The FDA has expanded an emergency authorization of a COVID-19 diagnostic to allow it to test samples gathered by rinsing a person’s mouth with simple saline. By swishing and gargling a small amount of solution for 30 seconds and then spitting it into a funnel and vial, the test both eliminates the need for a nasal swab and assists people who may have trouble providing sufficient amounts of saliva for a direct test.

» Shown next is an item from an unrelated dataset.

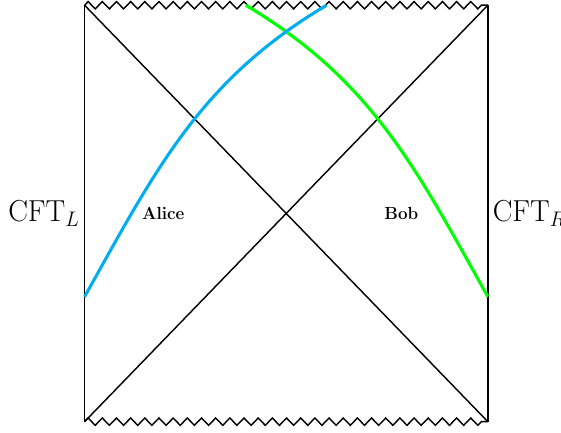
Figure 9: Alice and Bob travel from the left and right CFTs towards the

In addition, the samples can be stored for up to 72 hours at room temperature before processing. The prescription-only OraRisk molecular diagnostic test, developed by Access Genetics and its subsidiary OralDNA Labs, is designed to be administered by a healthcare professional.The same test was previously granted a green light by the agency in mid-July for use with nasopharyngeal, nasal and oral swabs.
AstraZeneca’s Japanese COVID-19 Vaccine Trial back up, U.S. Still Paused
Clinical trials of AstraZeneca and Oxford University’s experimental COVID-19 vaccine have resumed in Japan, almost a month after being put on hold due to an illness of a British volunteer, while discussions with U.S. authorities continue. The British drugmaker said on Friday the early-to-mid-stage trial for the vaccine against the novel coronavirus resumed in Japan after consultations with the national health regulator, the Japanese Pharmaceuticals and Medical Devices Agency. Global trials of the vaccine, called AZD1222 or ChAdOx1 nCoV-19, were put on hold on Sept. 6 after a study participant fell ill with what was believed to be a rare spinal inflammatory disorder called transverse myelitis.
Trials in the UK, Brazil, South Africa and India had already restarted, but U.S. trials remain paused as regulators widened their probe, Reuters reported on Wednesday. AstraZeneca has called the halt a standard review procedure, and a document posted online by Oxford university last month stated the illness may not have been associated with the vaccine.